La independencia
personal nos hace actuar por cuenta propia, en vez de entregar a otros el
control de nuestra vida.
Por: Alfonso Aguiló Pastrana | Fuente: Catholic.net
Todos hemos venido al mundo como niños totalmente dependientes de otros.
Hemos sido dirigidos, educados y sustentados por otros durante bastante tiempo,
y está claro que si no hubiera sido así no habríamos vivido más que unas pocas
horas, o a lo sumo unos pocos días. Después, nos fuimos haciendo cada vez más
independientes. Se podría decir que nos fuimos haciendo cargo gradualmente de
nosotros mismos.
Una persona con una dependencia física (un
paralítico o un enfermo de Alzheimer, por ejemplo), necesita ayuda de los
demás. Una persona que sea muy dependiente emocionalmente, tomará sus decisiones
y se sentirá segura muy en función de la opinión de los demás, de lo que otros
piensen de él. Una persona que sea muy dependiente intelectualmente, cuenta con
que otros piensen y decidan por él ante los principales problemas de su vida.
En cambio, una persona independiente se desenvuelve por sus propios medios,
tiene su propia opinión sobre las cosas y sus propias pautas para la
construcción de su vida.
Sin embargo, esa independencia personal, que es
un logro decisivo en la vida, ha de tener también su justa medida. Porque ser
absolutamente independiente no parece que sea el gran paradigma de la
existencia. Entre otras cosas, porque los más altos logros de nuestra
naturaleza tienen siempre que ver con nuestra relación con los demás. La vida
humana lograda es de por sí –por llamarlo de alguna manera– interdependiente.
La sensibilidad de este final de siglo ha
entronizado a veces de modo exagerado la independencia, como si fuera la más grande meta humana y una garantía segura de
felicidad. Sin embargo, un mal entendido afán de independencia puede en
muchos casos acabar en dependencias mucho más amargas.
Por ejemplo, la que se ve en esas personas que
abandonan su matrimonio y sus hijos en nombre del amor y la independencia,
aunque en el fondo lo hacen por razones egoístas bastante fáciles de suponer. O
en la de aquellos que desatienden a su familia, o traicionan a sus amigos, o
renuncian a sus principios, en razón de un desmedido afán de afirmación
personal en su trabajo, de ganar más dinero o de alcanzar mayores cotas de
poder.
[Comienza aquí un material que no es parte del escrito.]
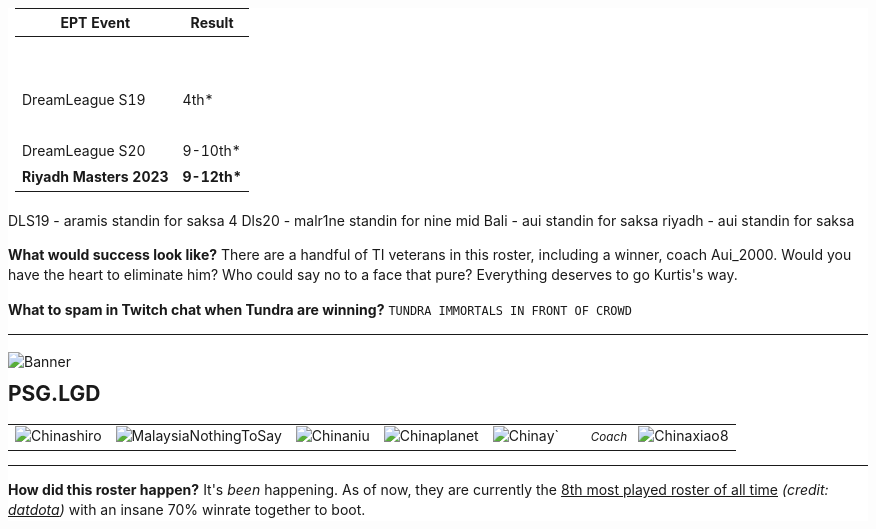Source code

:   <div style="display: inline-block;">
  <table class="resultsTable" style="max-width: 400px; margin: 0 0.5em;">
  <thead><tr><th class="event">EPT Event</th><th class="result">Result</th></tr></thead>
  <tbody>
  <tr><td>&nbsp;</td><td>&nbsp;</td></tr>
  <tr><td>&nbsp;</td><td>&nbsp;</td></tr>
  <tr><td>DreamLeague S19</td><td>4th*</td></tr>
  <tr><td>&nbsp;</td><td>&nbsp;</td></tr>
  <tr><td>DreamLeague S20</td><td>9-10th*</td></tr>
  <tr><td><b>Riyadh Masters 2023</b></td><td><b>9-12th*</b></td></tr>
  </tbody></table>
  </div>
</div>
<br>

DLS19 - aramis standin for saksa 4
Dls20 - malr1ne standin for nine mid
Bali - aui standin for saksa
riyadh - aui standin for saksa

**What would success look like?** There are a handful of TI veterans in this roster, including a winner, coach Aui_2000. Would you have the heart to eliminate him? Who could say no to a face that pure? Everything deserves to go Kurtis's way.

**What to spam in Twitch chat when Tundra are winning?** `TUNDRA IMMORTALS IN FRONT OF CROWD`

<hr style="margin-bottom: 1.2em;">
<p style="margin: 0.5em 0;"><img src="./../../../img/ti11teams/lgd.jpg" alt="Banner"></p>
<h2 style="margin: 0.25em 0;">PSG.LGD</h2>
<table class="roster">
  <tbody><tr>
    <td><img src="../../../img/assets/blank.gif" class="flag flag-cn" title="China" alt="China">shiro</td>
    <td><img src="../../../img/assets/blank.gif" class="flag flag-my" title="Malaysia" alt="Malaysia">NothingToSay</td>
    <td><img src="../../../img/assets/blank.gif" class="flag flag-cn" title="China" alt="China">niu</td>
    <td><img src="../../../img/assets/blank.gif" class="flag flag-cn" title="China" alt="China">planet</td>
    <td><img src="../../../img/assets/blank.gif" class="flag flag-cn" title="China" alt="China">y`</td>
    <td>&nbsp;</td>
    <td><i style="font-size: smaller;">Coach</i>&nbsp;&nbsp;&nbsp;<img src="../../../img/assets/blank.gif" class="flag flag-cn" title="China" alt="China">xiao8</td></tr>
   </tbody>
</table>
<hr style="margin: 0.5em 0;">

**How did this roster happen?**  It's *been* happening. As of now, they are currently the [8th most played roster of all time](../img/ti11teams/lgdwinrate.jpg) *(credit: [datdota](https://datdota.com/players/squads?tier=1&tier=2&valve-event=does-not-matter&patch=7.32&patch=7.31&patch=7.30&patch=7.29&patch=7.28&patch=7.27&patch=7.26&patch=7.25&patch=7.24&patch=7.23&patch=7.22&patch=7.21&patch=7.20&patch=7.19&patch=7.18&patch=7.17&patch=7.16&patch=7.15&patch=7.14&patch=7.13&patch=7.12&patch=7.11&patch=7.10&patch=7.09&patch=7.08&patch=7.07&patch=7.06&patch=7.05&patch=7.04&patch=7.03&patch=7.02&patch=7.01&patch=7.00&patch=6.88&patch=6.87&patch=6.86&patch=6.85&patch=6.84&patch=6.83&patch=6.82&patch=6.81&patch=6.80&patch=6.79&patch=6.78&patch=6.77&patch=6.76&patch=6.75&patch=6.74&after=01%2F01%2F2011&before=14%2F10%2F2022&duration=0%3B200&duration-value-from=0&duration-value-to=200))* with an insane 70% winrate together to boot.
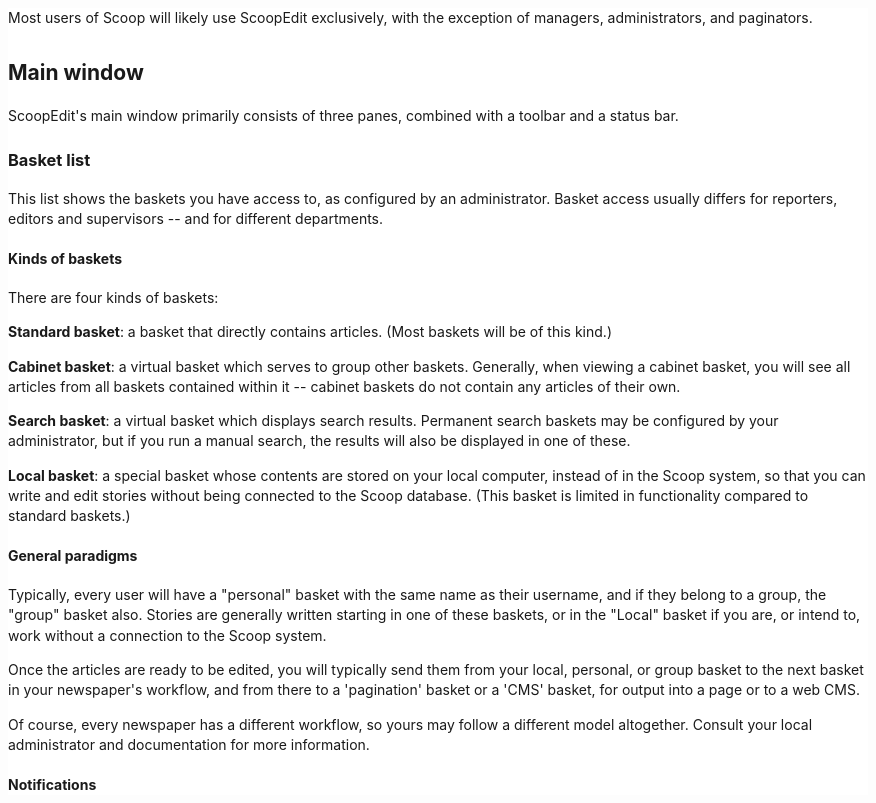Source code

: Most users of Scoop will likely use ScoopEdit exclusively, with the
exception of managers, administrators, and paginators.

## Main window

ScoopEdit's main window primarily consists of three panes, combined with
a toolbar and a status bar.

### Basket list

This list shows the baskets you have access to, as configured by an
administrator. Basket access usually differs for reporters, editors and
supervisors -- and for different departments.

#### Kinds of baskets

There are four kinds of baskets:

**Standard basket**: a basket that directly contains articles. (Most
baskets will be of this kind.)

**Cabinet basket**: a virtual basket which serves to group other
baskets. Generally, when viewing a cabinet basket, you will see all
articles from all baskets contained within it -- cabinet baskets do not
contain any articles of their own.

**Search basket**: a virtual basket which displays search results.
Permanent search baskets may be configured by your administrator, but if
you run a manual search, the results will also be displayed in one of
these.

**Local basket**: a special basket whose contents are stored on your
local computer, instead of in the Scoop system, so that you can write
and edit stories without being connected to the Scoop database. (This
basket is limited in functionality compared to standard baskets.)

#### General paradigms

Typically, every user will have a "personal" basket with the same name
as their username, and if they belong to a group, the "group" basket
also. Stories are generally written starting in one of these baskets, or
in the "Local" basket if you are, or intend to, work without a
connection to the Scoop system.

Once the articles are ready to be edited, you will typically send them
from your local, personal, or group basket to the next basket in your
newspaper's workflow, and from there to a 'pagination' basket or a 'CMS'
basket, for output into a page or to a web CMS.

Of course, every newspaper has a different workflow, so yours may follow
a different model altogether. Consult your local administrator and
documentation for more information.

####  Notifications
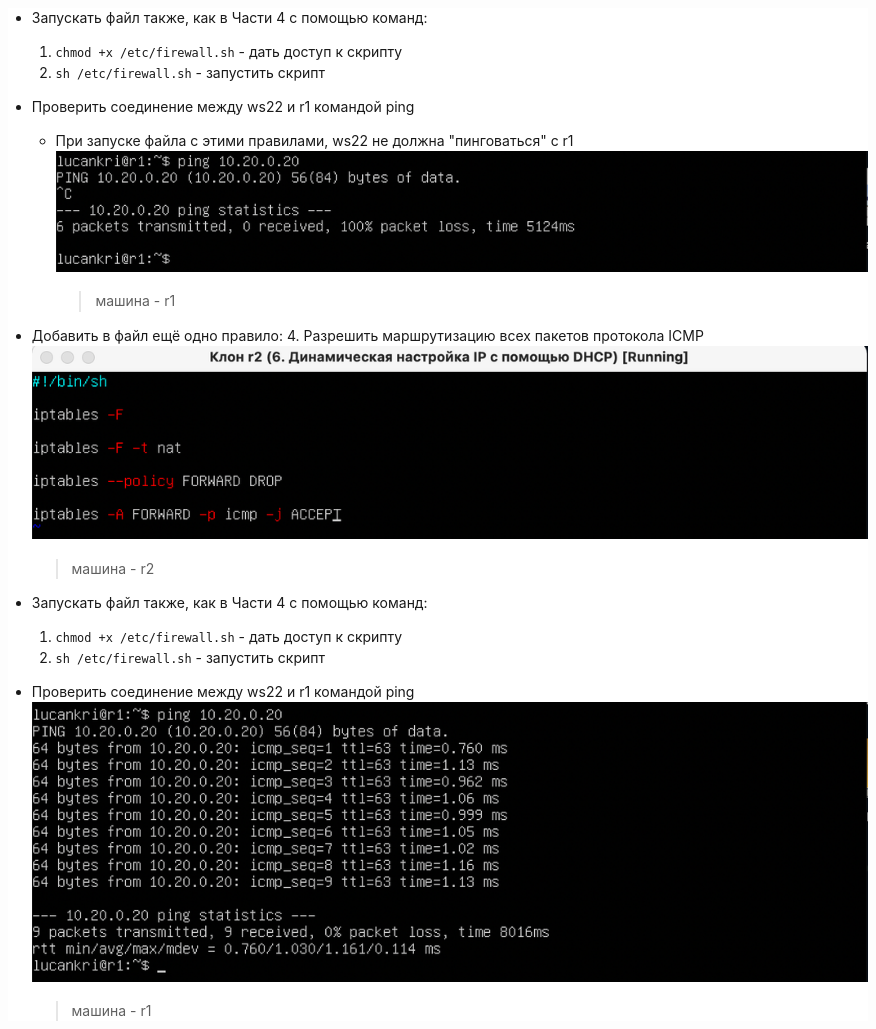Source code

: * Запускать файл также, как в Части 4 с помощью команд:
    1. `chmod +x /etc/firewall.sh` - дать доступ к скрипту
    2. `sh /etc/firewall.sh` - запустить скрипт

* Проверить соединение между ws22 и r1 командой ping
    * При запуске файла с этими правилами, ws22 не должна "пинговаться" с r1
    ![](./screen/screen86.png)
        > машина - r1

* Добавить в файл ещё одно правило:
    4. Разрешить маршрутизацию всех пакетов протокола ICMP
    ![](./screen/screen87.png)
    > машина - r2

* Запускать файл также, как в Части 4 с помощью команд:
    1. `chmod +x /etc/firewall.sh` - дать доступ к скрипту
    2. `sh /etc/firewall.sh` - запустить скрипт

* Проверить соединение между ws22 и r1 командой ping
    ![](./screen/screen89.png)
    > машина - r1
O la que se ve en aquellos otros que
hablan de romper las cadenas, liberarse, vivir la propia vida…, y en realidad
están con ello sujetándose a otras cadenas que suponen dependencias mucho más
fuertes, porque son dependencias que están en su interior: en una
búsqueda egoísta de placer o comodidad, en una renuncia a enfrentarse a la
propia responsabilidad, o en echar la culpa a los demás de todo lo que les
resulta difícil en sus vidas.
La independencia personal nos hace actuar por
cuenta propia, en vez de entregar a otros el control de nuestra vida, y eso es
un logro muy importante. Pero no es suficiente como meta final de una vida.
Parece claro que conviene siempre añadir a la independencia una buena dosis de
sensatez y buen criterio, para no caer
en la idiotez independiente, que no por independiente deja de ser
idiota.
La vida, por naturaleza, es interdependiente. El
hombre no puede buscar la felicidad poniendo la independencia como valor
central de su vida. De entrada, porque cualquier logro en la vida afectiva de
una persona pasa necesariamente por depender en cierta manera de su mujer, su
marido, sus hijos, sus amigos, su proyecto profesional, etc. Por otra parte,
todos necesitamos depender también de unos principios, ideales y valores
personales acertados.
En definitiva, se puede ser independiente y
comprender que se avanza más trabajando en equipo, que necesitamos enriquecer
nuestro pensamiento con los de otras personas, que hay que ser fiel a unos
valores seguros, o que todo hombre necesita dar y recibir afecto. La vida ha de
plantearse buscando compartirla profunda y significativamente con otros, y esto
siempre supone un contrapunto a un afán de independencia mal entendido.